Andras Wirth is like many early AI researchers: His deep learning ambitions only turned into reality because of a sea change in technology.
A physicist, Wirth wanted to run Monte Carlo algorithms to make leaping advances in nuclear imaging, which was previously computationally impossible without massive supercomputers.
A decade ago, his breakthrough came when his lab began using GPUs and the first CUDA release on the computationally demanding algorithms.
On Thursday at the GPU Technology Conference in Silicon Valley, Wirth, who leads nuclear imaging at Mediso Medical, spoke about his company’s groundbreaking work.
Wirth’s team of CUDA programmers runs Monte Carlo method transport calculations on GPUs to enhance image quality. This helps to eliminate the usual degenerating effects that come from inaccuracies in physical modeling.
Monte Carlo transport methods rely on modeling the physical processes that contribute to acquiring the image of a patient. For maximum precision, the modeling consists of simulating billions of photon tracks. These photon tracks are random by nature, thus the simulation itself has to be random — just like the games in the city of Monte Carlo.

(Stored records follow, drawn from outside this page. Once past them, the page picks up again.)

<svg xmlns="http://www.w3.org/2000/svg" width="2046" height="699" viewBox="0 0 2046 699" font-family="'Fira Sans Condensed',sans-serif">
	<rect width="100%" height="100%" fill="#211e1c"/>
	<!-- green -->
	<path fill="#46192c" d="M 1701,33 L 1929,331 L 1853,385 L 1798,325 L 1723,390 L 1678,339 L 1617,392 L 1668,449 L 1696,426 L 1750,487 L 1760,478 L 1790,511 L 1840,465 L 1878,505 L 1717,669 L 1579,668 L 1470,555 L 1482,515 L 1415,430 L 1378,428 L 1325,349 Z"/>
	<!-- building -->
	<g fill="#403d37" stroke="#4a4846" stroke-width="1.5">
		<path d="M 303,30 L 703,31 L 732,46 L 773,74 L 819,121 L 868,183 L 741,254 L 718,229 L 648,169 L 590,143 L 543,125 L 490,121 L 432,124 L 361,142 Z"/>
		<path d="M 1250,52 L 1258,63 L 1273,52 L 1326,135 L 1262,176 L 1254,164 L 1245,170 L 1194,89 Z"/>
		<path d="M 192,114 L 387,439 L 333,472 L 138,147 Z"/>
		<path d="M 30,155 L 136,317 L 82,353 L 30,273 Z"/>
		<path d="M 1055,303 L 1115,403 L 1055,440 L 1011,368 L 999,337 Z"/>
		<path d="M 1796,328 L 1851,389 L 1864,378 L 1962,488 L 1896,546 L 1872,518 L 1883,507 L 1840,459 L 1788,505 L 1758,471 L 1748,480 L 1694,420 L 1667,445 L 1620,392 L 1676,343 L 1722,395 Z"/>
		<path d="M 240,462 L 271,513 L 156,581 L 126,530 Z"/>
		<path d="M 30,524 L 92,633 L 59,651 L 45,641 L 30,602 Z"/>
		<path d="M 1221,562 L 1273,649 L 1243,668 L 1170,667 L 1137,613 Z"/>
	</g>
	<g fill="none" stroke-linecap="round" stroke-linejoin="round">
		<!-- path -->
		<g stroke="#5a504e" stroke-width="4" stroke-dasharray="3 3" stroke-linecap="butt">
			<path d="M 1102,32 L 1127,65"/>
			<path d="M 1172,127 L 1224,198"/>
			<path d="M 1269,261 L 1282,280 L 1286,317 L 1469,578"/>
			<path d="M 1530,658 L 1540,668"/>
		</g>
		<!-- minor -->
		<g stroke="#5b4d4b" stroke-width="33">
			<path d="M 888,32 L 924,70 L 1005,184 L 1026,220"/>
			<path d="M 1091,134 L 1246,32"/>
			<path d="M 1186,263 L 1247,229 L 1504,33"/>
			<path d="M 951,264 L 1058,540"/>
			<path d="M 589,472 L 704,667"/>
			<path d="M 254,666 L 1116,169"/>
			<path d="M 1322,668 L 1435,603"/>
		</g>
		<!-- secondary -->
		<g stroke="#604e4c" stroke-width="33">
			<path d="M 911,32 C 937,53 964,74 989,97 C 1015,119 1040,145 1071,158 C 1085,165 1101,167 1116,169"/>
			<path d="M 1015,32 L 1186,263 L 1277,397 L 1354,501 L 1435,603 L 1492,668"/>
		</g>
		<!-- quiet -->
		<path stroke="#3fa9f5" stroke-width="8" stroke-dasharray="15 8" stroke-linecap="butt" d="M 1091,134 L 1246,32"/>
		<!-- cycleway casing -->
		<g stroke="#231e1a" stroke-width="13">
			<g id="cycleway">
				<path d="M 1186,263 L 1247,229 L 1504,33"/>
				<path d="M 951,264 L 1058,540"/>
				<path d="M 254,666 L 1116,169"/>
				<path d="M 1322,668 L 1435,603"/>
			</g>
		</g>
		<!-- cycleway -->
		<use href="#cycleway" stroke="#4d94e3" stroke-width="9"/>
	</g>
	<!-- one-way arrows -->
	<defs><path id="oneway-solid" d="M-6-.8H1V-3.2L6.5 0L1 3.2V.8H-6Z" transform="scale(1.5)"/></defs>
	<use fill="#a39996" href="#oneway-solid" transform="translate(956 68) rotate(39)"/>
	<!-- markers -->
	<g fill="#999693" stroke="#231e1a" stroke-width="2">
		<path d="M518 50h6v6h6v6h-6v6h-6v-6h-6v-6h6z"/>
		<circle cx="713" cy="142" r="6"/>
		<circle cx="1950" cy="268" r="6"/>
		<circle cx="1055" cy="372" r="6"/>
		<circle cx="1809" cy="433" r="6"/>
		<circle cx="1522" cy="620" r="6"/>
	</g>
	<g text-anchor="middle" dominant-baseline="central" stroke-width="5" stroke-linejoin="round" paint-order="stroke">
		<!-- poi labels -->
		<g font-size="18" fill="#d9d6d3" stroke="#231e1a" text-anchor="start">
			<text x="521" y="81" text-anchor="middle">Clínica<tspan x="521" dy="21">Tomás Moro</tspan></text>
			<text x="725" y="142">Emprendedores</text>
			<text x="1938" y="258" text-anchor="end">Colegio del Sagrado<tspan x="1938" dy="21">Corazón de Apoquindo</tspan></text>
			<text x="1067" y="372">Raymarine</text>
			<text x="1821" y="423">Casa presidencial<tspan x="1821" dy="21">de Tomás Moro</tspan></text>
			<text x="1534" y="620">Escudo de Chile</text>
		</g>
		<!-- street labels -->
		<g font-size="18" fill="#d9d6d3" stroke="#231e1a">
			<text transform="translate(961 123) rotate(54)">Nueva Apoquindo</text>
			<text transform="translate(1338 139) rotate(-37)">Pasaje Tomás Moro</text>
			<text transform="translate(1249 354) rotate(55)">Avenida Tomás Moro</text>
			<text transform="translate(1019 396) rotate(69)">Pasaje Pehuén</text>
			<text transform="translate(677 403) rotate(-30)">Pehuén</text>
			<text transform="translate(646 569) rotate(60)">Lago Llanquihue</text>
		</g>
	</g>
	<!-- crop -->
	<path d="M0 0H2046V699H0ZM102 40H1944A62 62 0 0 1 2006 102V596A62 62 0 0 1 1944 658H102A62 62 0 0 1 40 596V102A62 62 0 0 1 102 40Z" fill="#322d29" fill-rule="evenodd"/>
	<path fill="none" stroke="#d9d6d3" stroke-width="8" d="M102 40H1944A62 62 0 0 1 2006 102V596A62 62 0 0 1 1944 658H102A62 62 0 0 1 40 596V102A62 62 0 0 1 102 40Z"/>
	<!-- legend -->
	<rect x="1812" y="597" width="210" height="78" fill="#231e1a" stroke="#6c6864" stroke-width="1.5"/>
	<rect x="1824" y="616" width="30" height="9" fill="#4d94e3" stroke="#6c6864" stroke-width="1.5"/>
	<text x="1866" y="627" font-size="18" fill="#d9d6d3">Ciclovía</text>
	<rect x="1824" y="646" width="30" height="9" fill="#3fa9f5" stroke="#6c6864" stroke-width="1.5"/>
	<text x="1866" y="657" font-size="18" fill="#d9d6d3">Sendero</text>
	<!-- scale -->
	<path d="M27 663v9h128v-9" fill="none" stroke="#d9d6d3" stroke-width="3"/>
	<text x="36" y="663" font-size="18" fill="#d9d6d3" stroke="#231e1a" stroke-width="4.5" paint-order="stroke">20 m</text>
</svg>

Besides improving the image quality of scans, the main issue for nuclear medicine is the need to lower the dose of injected radioactive isotopes without impairing the diagnostic value of the acquired images. Neural networks help cope with the increasing noise level while also maintaining the useful information with a performance that is unrivaled by conventional methods.
The lowered dosages are a boon to patients and the facilities that administer the radioactive substances, and the GPU-accelerated technique behind it holds great promise across the field.
“This is a complete game changer — it can have an effect on every type of nuclear medical procedure,” Wirth said.
Los Alamos to Budapest
The Monte Carlo method dates back to research at the Manhattan Project in the 1940s. But it wasn’t until recently that researchers and engineers applied GPUs to the computationally demanding algorithms.
Wirth’s work with GPUs on Monte Carlo methods have added to the capabilities of Budapest-based Mediso’s software used in its cameras for SPECT scans. SPECT (single-photon emission computerized tomography) scans rely on radioisotopes that are injected into the bloodstream of patients. Clinicians then use specialized cameras to capture 3D images of organs.
Mediso trained its U-Net convolutional neural network architecture on 1,000 images of bone scans. U-nets are used in medical imaging to bolster image segmentation so that different areas of details can be outlined.
It took a lot of computing power to do these types of calculations, Wirth said. “Traditionally, only supercomputers were able to do these type of calculations,” he said. “Until, GPUs appeared for general computing, it didn’t even make sense to try out Monte Carlo particle transport calculations in medical imaging.”
GPUs Lower Dose
Radioisotopes administered in medical imaging are low-level carcinogens for patients, expensive for imaging facilities to obtain and require special handling.
“Nobody likes to have nuclear isotopes in their body. That’s why we want to minimize the dose injected to the body — there are risks,” said Wirth.
However, when you lower a radioisotope dose, those lines are more difficult to decipher and blurring occurs that makes it difficult to spot lesions in bones.
Mediso used its neural network solutions running on GPUs to help to minimize that imaging “noise” while reducing the radioisotope dose administered to patients by one-eighth.
“It’s hard to imagine developing neural network-based products without the help of GPUs nowadays. It doesn’t stop there, however: since processing time is crucial in medical imaging, GPU technology has become a vital element of imaging products,” Wirth said.